River Kaveri originates in the Brahmagiri hills in Kodagu. This place is called Talakaveri or the head of Kaveri. The river starts its journey from the small pond called as Kundike pond, the two tributaries known as Kanake and Sujyoti joins it later in the course. All these three rivers meet at the point called Bhagamandala. It lies at an altitude of 1350 meters and generally flows from the direction of south to the eastward direction. The river has an approximate length of 760 km. It flows in the state of Karnataka and Tamil Nadu and finally merges into Bay of Bengal. The major tributaries of the river Kaveri include Shimsha river, Arkavathy river, Honnuhole river, Hemavati river, Lakshmana Tirtha river Kabini river, Bhavani river, Lokapavani river and the Amaravati river.

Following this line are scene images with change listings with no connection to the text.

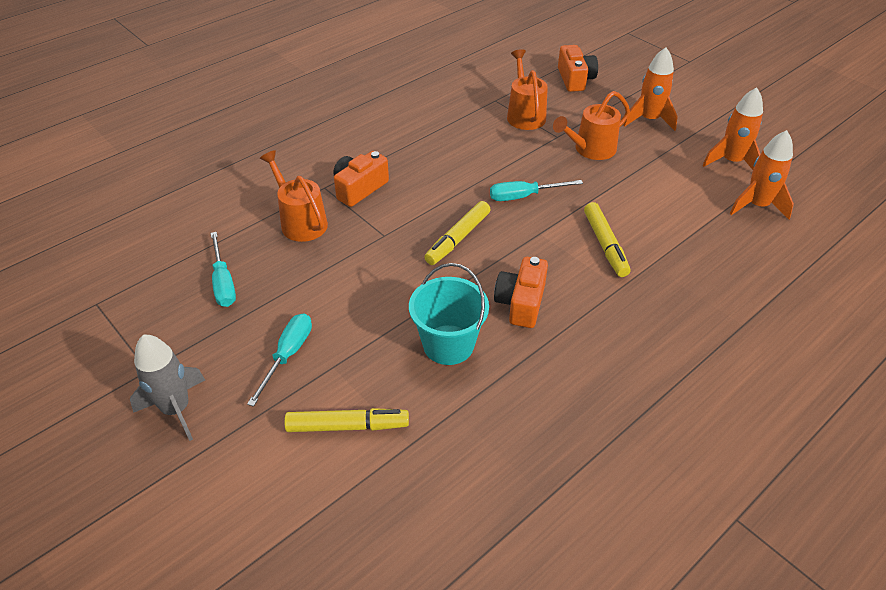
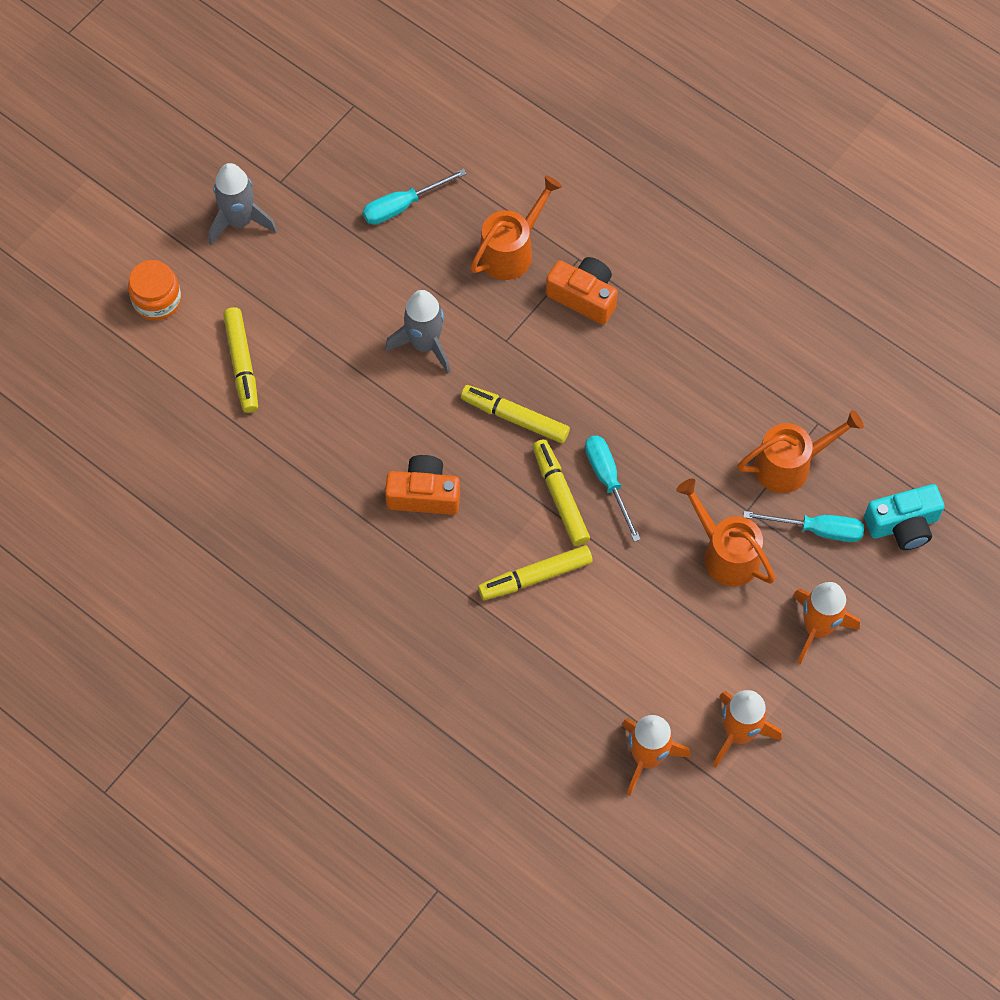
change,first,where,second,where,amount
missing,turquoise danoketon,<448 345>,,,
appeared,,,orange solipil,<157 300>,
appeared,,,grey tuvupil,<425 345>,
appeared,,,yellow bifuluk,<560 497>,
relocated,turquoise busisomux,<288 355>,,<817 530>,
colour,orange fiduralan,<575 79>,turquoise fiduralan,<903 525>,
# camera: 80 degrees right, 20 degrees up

River Kaveri is among the most sacred rivers of India and hailed as the Dakshina Ganga or Ganga of the South. Mythology has several statements and references about Kaveri`s tumble onto the earth. The most popular is that a king by the name of Kavera, residing in the Brahmagiri hills, prayed to Lord Brahma for an offspring. He was blessed with a daughter whom he named Kaveri. She was the water expression of the human form.
The great sage Agastya married her and contained her in his kamandalu (spouted jug). When a disastrous drought affected the land, Ganesha in the disguise of a crow, tipped the kamandalu and out flowed Kaveri.
A river like Kaveri is not just a stretch of water. It is an active, living and poignant force. The river is life-visible and invisible; it can create or destroy stretches of land. Poets and artists have to develop an intimacy with her before picking up their pens and brushes; engineers have to study her respectfully before building bridges and dams; and those living on the banks are extremely devoted to the River Kaveri.
Talakaveri is the particular spot where the River Kaveri originates. This is the origin of river Kaveri on the eastern slopes of Brahmagiri peak at the height of 1350 metres altitude, about 8 km by road from Bhagamandala region. An enclosure around the spring is called the Gundige and is connected to a small pond beside. The water from the pond goes deep underground and comes out after about one kilometer downwards the hill. There are three shrines situated above the spring and birds eye view of west coast from the hill range.
On a programmed date and time of Tulasankranthi every year the spring from Gundige overflows called Thirthodbhava. This holy water is carried home by all pilgrims when they go back after paying the last rituals to their parent or partner died in the previous year. There is a shrine near the kundike of Kaveri river and a big tank in front of it where devotees baths before offering prayers to the Goddess. There are 2 temples here, a Shiva temple with a exceptional and ancient Shiva Linga, and another Lord Ganesha`s temple. According to legend, the Trimurtis - Brahma, Vishnu and Mahesh gave darshan or their appearance to sage Agastya at the holy Ashwantha tree near the temple.
Mythology also has it that every year on Tulasankramana is the day which falls approximately on 17 October Goddess Parvati appears in the Kundike as the sacred teerthodbhava. This occasion is symbolized by the sudden spring of water in the kundike and is considered to be very auspicious.
From Talakaveri, plentiful steps lead up to the nearby Brahmagri peak. It is believed that the 7 great sages called the Sapta Maharishis had executed a special yagna here. From the peak, as well as on the drive to Talakaveri, the tourists can enjoy a good view of the misty blue Brahmagiri hills.